> [Exercise requirements]: I'd like an exact copy of only the lines from the start of the listing below through the line that holds "594 375 2608". Please keep the pictures out.

***** Data records *****

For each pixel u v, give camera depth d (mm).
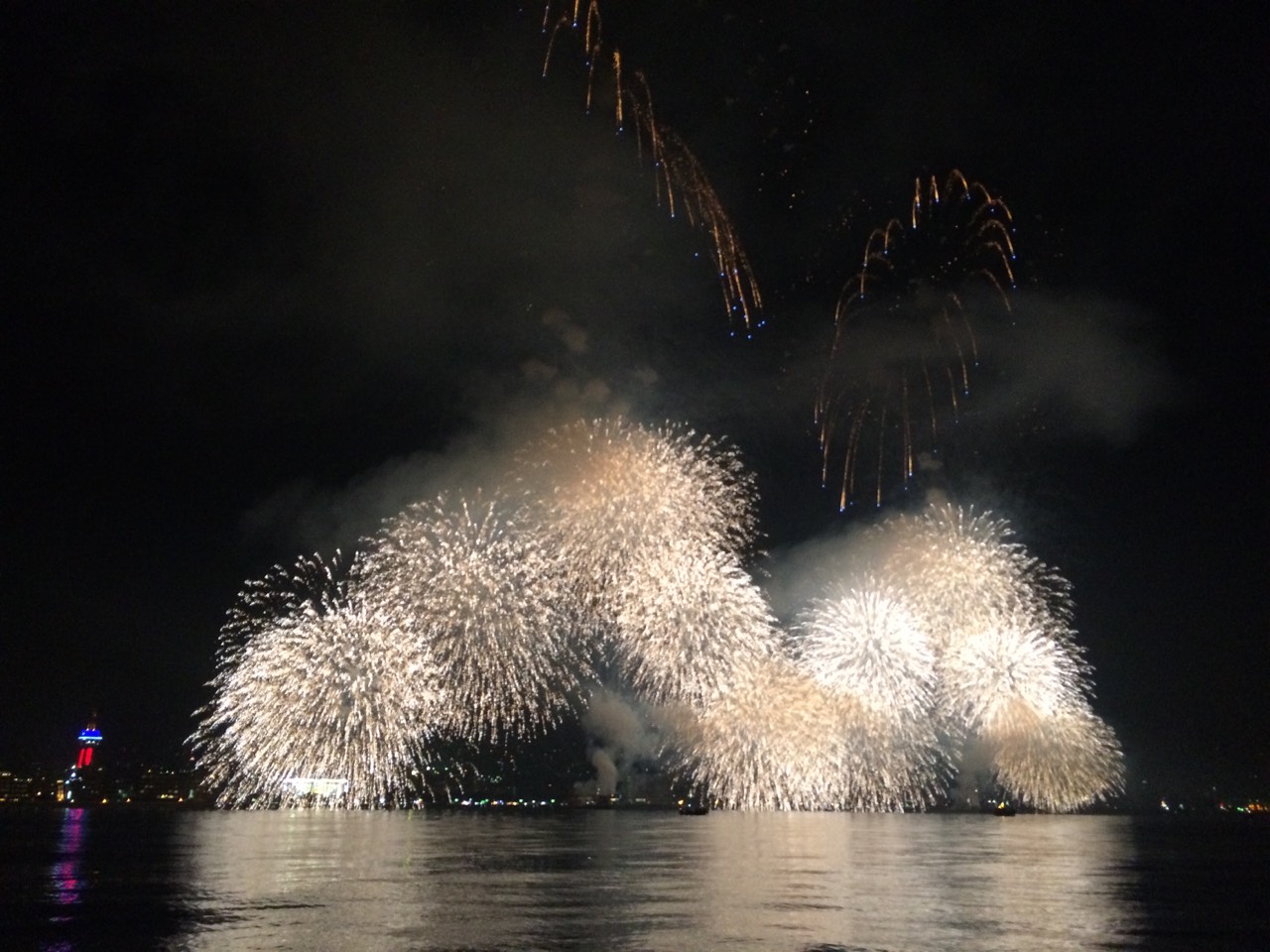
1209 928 29859
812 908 32625
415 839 72562
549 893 36656
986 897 36344
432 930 27688
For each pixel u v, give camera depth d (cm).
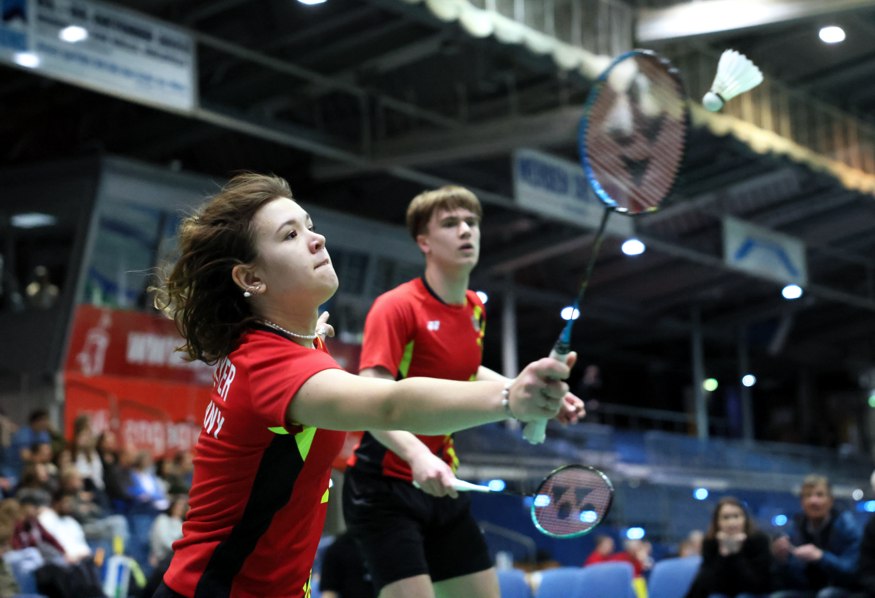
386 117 1647
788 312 2739
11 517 877
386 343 450
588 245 2275
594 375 2608
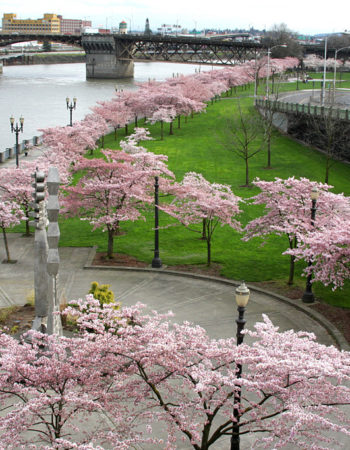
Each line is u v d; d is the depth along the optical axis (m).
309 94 126.94
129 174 36.47
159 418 14.70
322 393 13.91
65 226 46.22
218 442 17.61
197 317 27.77
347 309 28.73
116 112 90.19
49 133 72.00
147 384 15.69
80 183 38.03
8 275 34.50
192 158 71.06
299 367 13.12
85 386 14.96
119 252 38.66
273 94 123.75
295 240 37.75
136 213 37.25
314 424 14.55
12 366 14.16
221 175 61.69
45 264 22.83
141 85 126.12
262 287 32.06
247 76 164.50
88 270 35.09
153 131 94.25
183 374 15.27
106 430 15.80
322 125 72.62
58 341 16.22
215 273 34.34
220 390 15.09
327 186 33.91
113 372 15.15
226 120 92.31
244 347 15.08
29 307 28.36
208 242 35.53
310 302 29.58
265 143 67.12
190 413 17.25
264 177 60.66
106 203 36.97
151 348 14.31
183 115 108.69
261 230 34.47
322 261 28.92
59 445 12.84
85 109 136.38
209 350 14.87
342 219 30.25
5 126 110.94
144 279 33.50
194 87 114.94
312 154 71.19
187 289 31.78
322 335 25.97
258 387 13.54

*****

> [Answer to the exercise]:
For each pixel u v, give camera depth d (mm).
1209 928 29859
812 908 32625
415 839 72562
549 893 36656
986 897 36344
432 930 27688
For each pixel u v, give camera depth d (cm).
386 117 1647
788 312 2739
11 517 877
386 343 450
588 245 2275
594 375 2608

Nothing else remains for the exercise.